Si l’on classe le revenu total par unité de main-d’œuvre familiale standard, les paiements directs versés pour les six déciles de revenu inférieurs sont supérieurs aux revenus agricoles. Cela signifie que les revenus issus de l’agriculture sont inférieurs aux coûts qu’ils engendrent. Dans le décile de revenu le plus bas, les paiements directs sont même supérieurs au revenu total, ce qui signifie que les charges ne peuvent même pas être couvertes par les revenus annexes. Ces exploitations semblent en outre avoir des possibilités limitées d’améliorer leur revenu au moyen d’une activité annexe en raison de la main-d’œuvre nécessaire sur l’exploitation agricole.

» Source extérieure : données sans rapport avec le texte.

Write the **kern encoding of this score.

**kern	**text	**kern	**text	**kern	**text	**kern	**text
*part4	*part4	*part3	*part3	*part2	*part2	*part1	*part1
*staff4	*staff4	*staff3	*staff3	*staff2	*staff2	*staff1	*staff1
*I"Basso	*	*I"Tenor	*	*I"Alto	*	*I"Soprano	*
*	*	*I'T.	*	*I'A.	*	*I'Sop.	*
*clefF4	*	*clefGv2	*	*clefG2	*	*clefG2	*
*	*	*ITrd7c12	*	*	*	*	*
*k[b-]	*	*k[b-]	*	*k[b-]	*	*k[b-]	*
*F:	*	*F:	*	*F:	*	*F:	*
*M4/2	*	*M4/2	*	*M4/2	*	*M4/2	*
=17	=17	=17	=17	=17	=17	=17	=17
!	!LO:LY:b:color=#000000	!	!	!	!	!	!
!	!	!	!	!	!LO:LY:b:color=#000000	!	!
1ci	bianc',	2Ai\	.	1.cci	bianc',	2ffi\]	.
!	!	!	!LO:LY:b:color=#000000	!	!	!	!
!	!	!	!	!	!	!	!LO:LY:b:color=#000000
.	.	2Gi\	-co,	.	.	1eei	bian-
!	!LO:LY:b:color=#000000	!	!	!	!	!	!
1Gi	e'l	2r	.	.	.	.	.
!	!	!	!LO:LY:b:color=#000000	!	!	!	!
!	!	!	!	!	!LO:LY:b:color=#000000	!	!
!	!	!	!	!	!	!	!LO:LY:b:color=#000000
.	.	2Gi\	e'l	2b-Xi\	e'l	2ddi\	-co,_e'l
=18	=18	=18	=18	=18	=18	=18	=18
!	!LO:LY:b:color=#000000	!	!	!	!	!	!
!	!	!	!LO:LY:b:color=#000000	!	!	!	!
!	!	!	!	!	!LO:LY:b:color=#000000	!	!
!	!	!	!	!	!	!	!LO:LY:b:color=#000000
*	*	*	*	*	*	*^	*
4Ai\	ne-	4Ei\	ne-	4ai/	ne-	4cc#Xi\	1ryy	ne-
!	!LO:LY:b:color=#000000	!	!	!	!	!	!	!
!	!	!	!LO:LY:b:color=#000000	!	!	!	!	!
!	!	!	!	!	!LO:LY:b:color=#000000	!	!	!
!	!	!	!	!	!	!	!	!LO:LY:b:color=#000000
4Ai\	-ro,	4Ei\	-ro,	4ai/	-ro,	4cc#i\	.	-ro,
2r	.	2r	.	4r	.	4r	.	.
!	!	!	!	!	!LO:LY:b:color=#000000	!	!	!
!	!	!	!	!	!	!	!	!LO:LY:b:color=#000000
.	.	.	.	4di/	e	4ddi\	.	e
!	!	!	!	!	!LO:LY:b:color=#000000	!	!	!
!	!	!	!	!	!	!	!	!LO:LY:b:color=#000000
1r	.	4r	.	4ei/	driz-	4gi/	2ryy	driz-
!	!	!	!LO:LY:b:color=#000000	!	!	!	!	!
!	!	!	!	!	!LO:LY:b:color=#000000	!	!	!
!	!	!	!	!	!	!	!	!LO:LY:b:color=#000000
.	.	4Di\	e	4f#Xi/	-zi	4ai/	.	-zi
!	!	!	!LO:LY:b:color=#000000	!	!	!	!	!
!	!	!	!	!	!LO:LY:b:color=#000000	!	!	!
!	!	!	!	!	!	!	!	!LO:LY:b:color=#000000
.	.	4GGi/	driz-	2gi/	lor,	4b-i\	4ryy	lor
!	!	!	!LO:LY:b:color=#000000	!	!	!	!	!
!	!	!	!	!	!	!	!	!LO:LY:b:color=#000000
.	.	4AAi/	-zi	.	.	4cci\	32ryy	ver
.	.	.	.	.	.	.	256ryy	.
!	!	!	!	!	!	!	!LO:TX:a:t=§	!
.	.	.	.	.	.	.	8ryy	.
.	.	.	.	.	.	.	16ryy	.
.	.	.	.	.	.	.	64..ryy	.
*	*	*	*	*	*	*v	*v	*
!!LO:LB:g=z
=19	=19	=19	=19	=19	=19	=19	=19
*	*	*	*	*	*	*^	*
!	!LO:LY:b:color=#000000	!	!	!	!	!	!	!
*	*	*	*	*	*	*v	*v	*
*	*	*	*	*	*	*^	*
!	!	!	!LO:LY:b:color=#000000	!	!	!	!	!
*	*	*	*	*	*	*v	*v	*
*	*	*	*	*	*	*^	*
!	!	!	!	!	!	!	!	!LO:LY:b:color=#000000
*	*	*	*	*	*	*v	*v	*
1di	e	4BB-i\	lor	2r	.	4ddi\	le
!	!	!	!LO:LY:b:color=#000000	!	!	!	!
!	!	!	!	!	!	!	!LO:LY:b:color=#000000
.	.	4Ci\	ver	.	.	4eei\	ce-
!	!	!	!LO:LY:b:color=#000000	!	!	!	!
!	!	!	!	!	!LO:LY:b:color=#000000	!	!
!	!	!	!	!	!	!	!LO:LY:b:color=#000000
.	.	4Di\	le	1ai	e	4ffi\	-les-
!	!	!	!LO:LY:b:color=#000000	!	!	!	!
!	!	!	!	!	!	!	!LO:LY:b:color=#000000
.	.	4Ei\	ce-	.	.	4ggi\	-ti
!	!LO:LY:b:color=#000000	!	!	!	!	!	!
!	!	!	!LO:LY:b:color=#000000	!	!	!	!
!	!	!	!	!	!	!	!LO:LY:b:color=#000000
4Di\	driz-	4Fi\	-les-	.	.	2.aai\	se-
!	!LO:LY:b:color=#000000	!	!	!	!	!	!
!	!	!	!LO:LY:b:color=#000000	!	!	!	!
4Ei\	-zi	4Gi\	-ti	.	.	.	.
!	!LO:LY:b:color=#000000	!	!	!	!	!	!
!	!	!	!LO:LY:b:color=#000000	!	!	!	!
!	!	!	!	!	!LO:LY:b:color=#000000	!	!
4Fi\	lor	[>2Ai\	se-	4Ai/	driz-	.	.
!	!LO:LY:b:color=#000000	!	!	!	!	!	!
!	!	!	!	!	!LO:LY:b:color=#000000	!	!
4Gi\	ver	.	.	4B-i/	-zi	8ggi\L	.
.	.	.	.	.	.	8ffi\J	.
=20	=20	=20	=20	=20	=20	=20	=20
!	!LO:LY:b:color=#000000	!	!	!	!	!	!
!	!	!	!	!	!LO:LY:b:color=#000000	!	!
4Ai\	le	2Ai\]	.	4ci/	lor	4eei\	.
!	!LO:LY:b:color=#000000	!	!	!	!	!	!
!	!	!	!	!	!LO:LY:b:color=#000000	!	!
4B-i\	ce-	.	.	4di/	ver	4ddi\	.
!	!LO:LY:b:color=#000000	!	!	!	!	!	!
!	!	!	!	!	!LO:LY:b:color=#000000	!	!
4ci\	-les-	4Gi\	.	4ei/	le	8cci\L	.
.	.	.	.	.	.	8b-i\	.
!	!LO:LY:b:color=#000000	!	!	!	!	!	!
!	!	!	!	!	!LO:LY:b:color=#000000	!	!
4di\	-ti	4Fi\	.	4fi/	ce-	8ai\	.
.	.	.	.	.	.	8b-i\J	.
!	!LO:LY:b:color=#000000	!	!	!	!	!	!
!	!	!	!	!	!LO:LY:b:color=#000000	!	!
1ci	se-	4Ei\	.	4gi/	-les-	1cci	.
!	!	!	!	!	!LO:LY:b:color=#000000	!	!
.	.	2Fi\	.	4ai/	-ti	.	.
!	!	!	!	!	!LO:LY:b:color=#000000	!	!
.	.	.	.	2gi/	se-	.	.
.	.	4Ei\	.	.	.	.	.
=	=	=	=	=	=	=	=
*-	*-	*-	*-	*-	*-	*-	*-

Une discussion politique s’impose en relation aux perspectives de revenus

Trois aspects de ces résultats sont pertinents pour la politique agricole:

  1. Si les paiements directs incitent les cheffes et chefs d’exploitation à s’engager davantage dans une activité extra-agricole, ils ne favorisent pas alors entièrement une agriculture compétitive et performante (ce qui est l’objectif de la loi sur les paiements directs), mais plutôt l’activité annexe. Si l’activité annexe est encouragée, cela ne correspond pas à l’objectif fixé par la loi en matière de revenu, à savoir promouvoir les exploitations particulièrement compétitives et performantes.
  2. Si le revenu extra-agricole est une stratégie courante et nécessaire pour que les familles d’agricultrices et d’agriculteurs atteignent un niveau de consommation adéquat, la politique agricole devrait donc se concentrer sur le revenu du ménage des familles d’agricultrices et d’agriculteurs plutôt que sur le revenu agricole. Mais alors, les indicateurs axés sur le revenu agricole (revenu agricole, revenu du travail par unité de main-d’œuvre familiale à plein temps) ne seraient pas suffisants pour mesurer le succès des objectifs de la politique agricole en matière de revenu.
  3. Le fait que de nombreux·responsables d’exploitation exercent une activité extra-agricole pourrait aussi être la conséquence de l’impossibilité d’assurer la croissance de l’exploitation avec la main-d’œuvre correspondante en raison d’une faible disponibilité des surfaces. Parallèlement, les paiements directs permettent également de soutenir des exploitations dont le revenu agricole, voire le revenu total, est inférieur aux paiements directs versés. La conséquence est le ralentissement de l’évolution structurelle nécessaire à la croissance des exploitations. Cela soulève par ailleurs à nouveau la question de la répartition des paiements directs et de la nécessité de continuer à soutenir toutes les exploitations au moyen des paiements directs, indépendamment de leur situation économique.

Conclusions

  • Dans une certaine mesure, les paiements directs découplés de la production incitent les agricultrices et agriculteurs à s’engager dans une activité extra-agricole, mais ils ne sont pas mis en corrélation avec le nombre de jours de travail effectués hors de l’exploitation.
  • Les paiements directs et les activités extra-agricoles ne peuvent pas empêcher les situations de revenus précaires.
  • La politique agricole devrait s’interroger sur quelles exploitations soutenir au moyen de paiements directs.
  • La politique agricole devrait se demander dans quelle mesure le revenu extra-agricole, qui est important pour de nombreuses familles d’agricultrices et d’agriculteurs, devrait être pris en compte dans la formulation des objectifs de revenu de la politique agricole.